**ASSIGNMENT:** Put every line of the data below into a numbered list, skipping the blank lines and leaving out the pictures.

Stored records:
+-------+
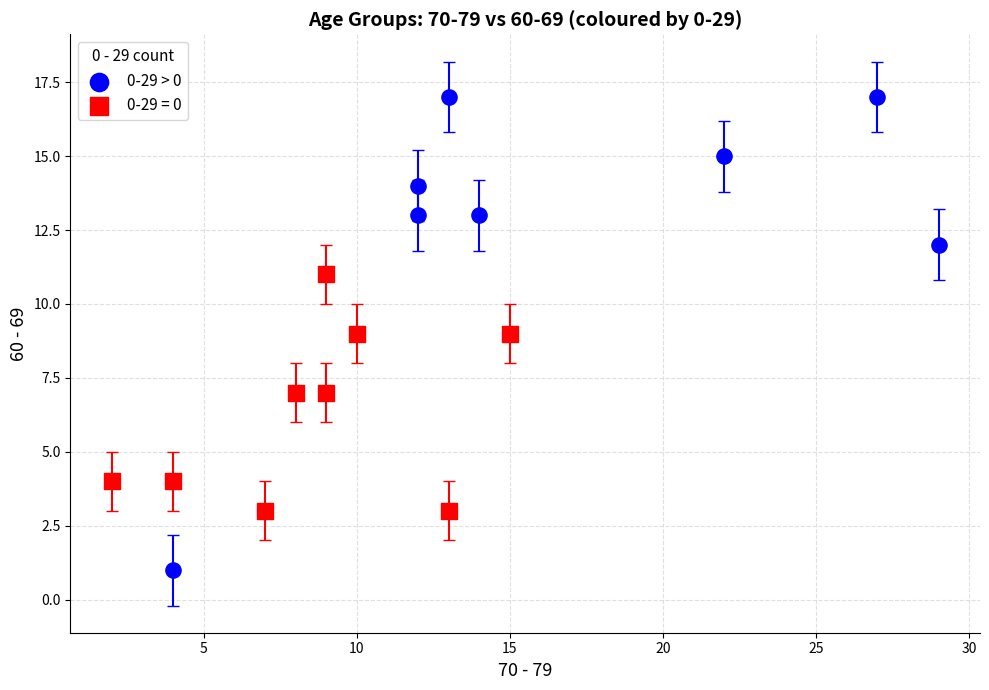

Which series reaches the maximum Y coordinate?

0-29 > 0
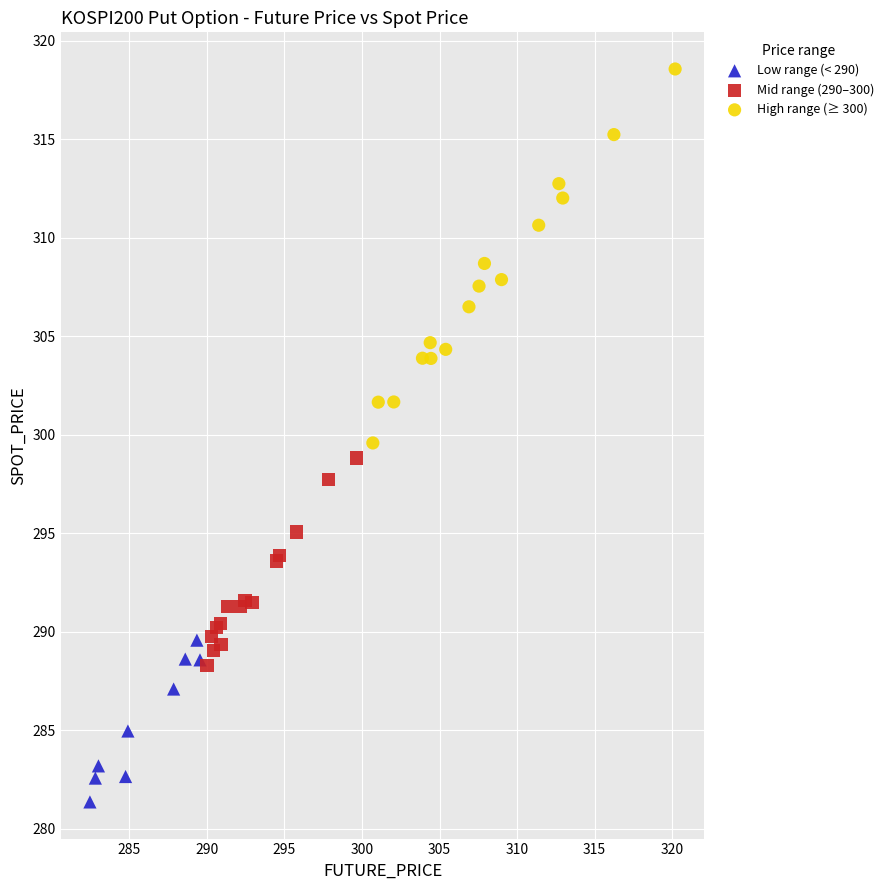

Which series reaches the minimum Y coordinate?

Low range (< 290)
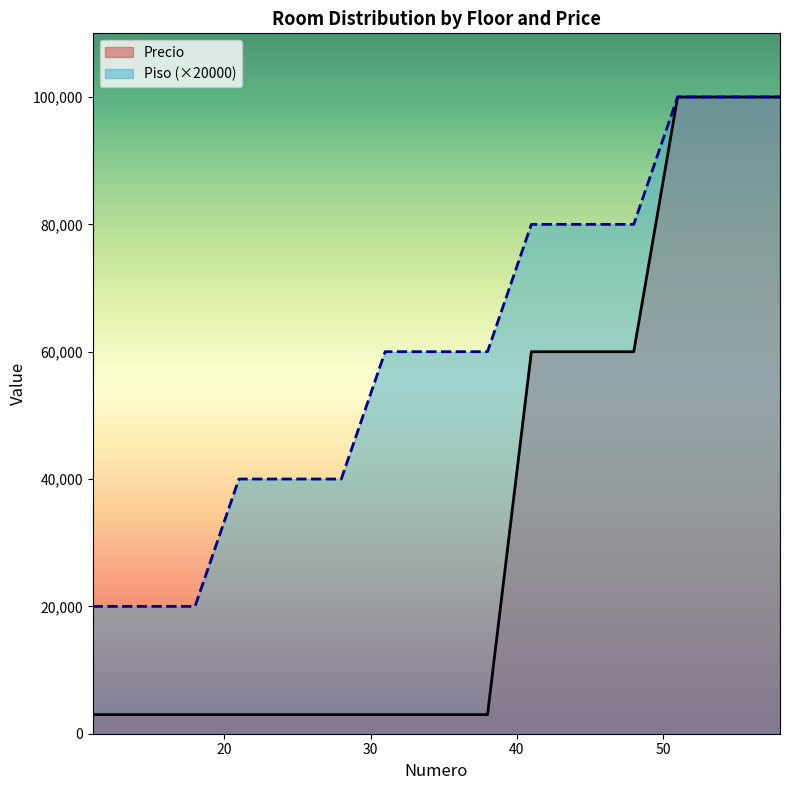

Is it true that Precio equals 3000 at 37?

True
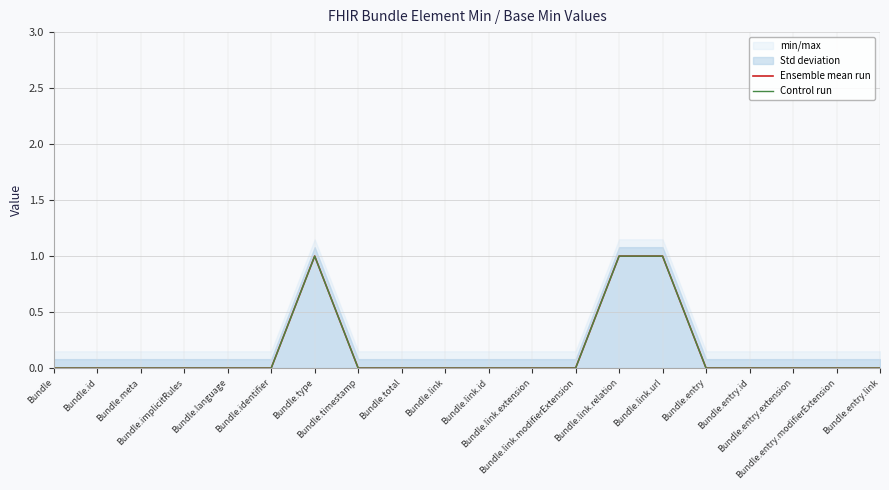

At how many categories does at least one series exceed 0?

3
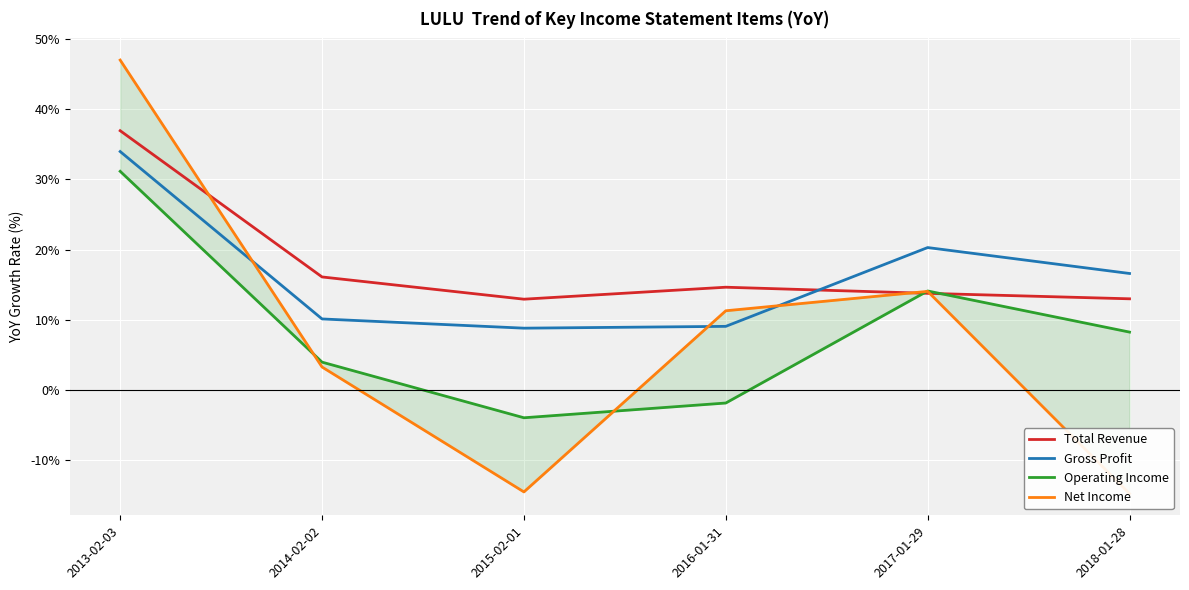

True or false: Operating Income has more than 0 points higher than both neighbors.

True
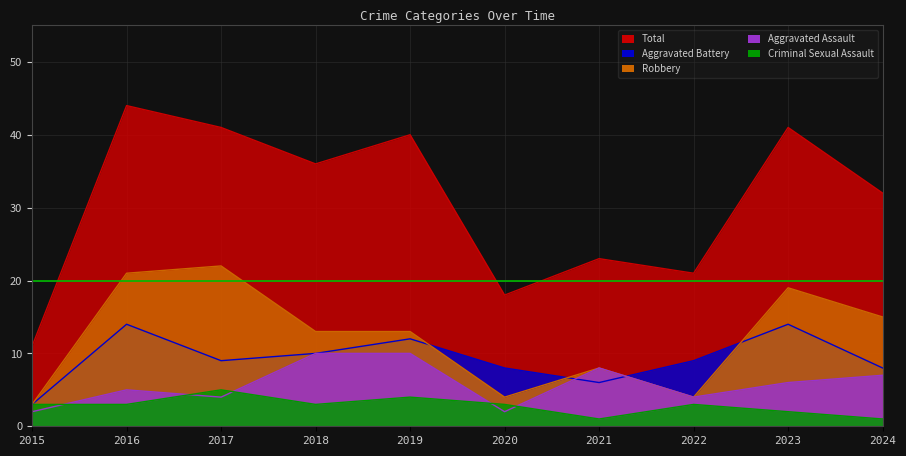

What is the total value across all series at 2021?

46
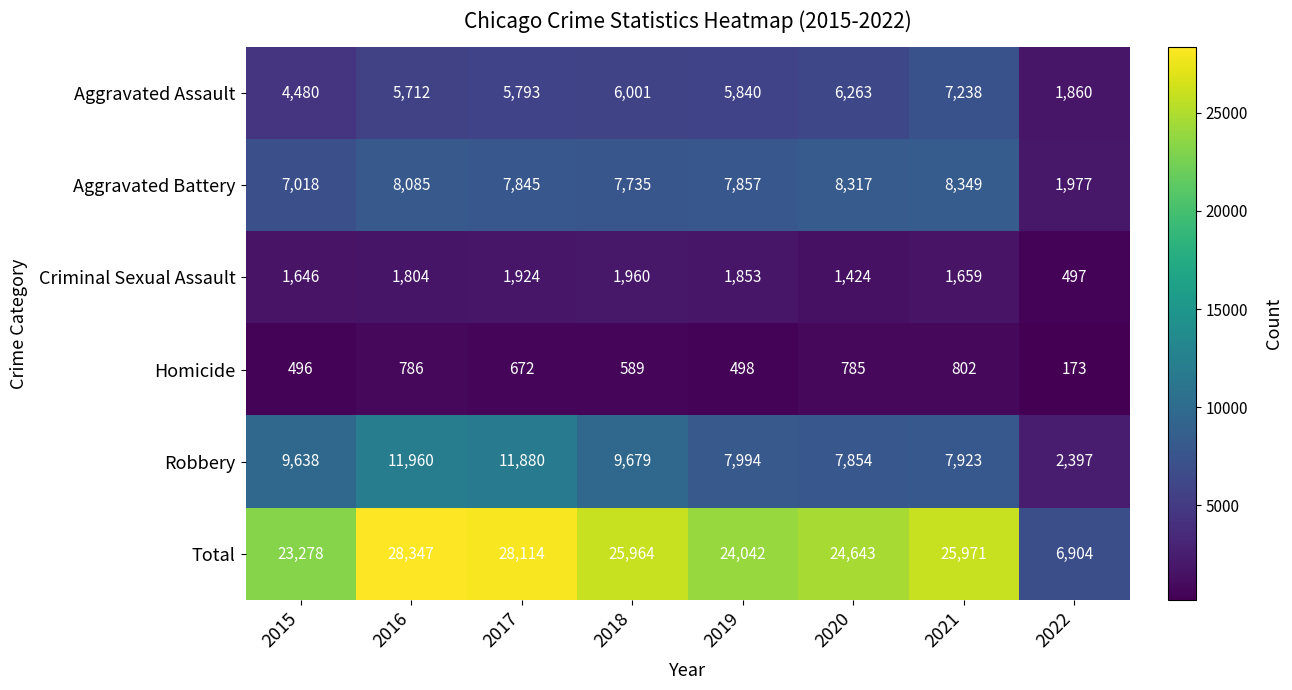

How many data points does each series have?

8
+-------+
**YOUR RESPONSE:**
1. Which series reaches the maximum Y coordinate?
2. 0-29 > 0
3. Which series reaches the minimum Y coordinate?
4. Low range (< 290)
5. Is it true that Precio equals 3000 at 37?
6. True
7. At how many categories does at least one series exceed 0?
8. 3
9. True or false: Operating Income has more than 0 points higher than both neighbors.
10. True
11. What is the total value across all series at 2021?
12. 46
13. How many data points does each series have?
14. 8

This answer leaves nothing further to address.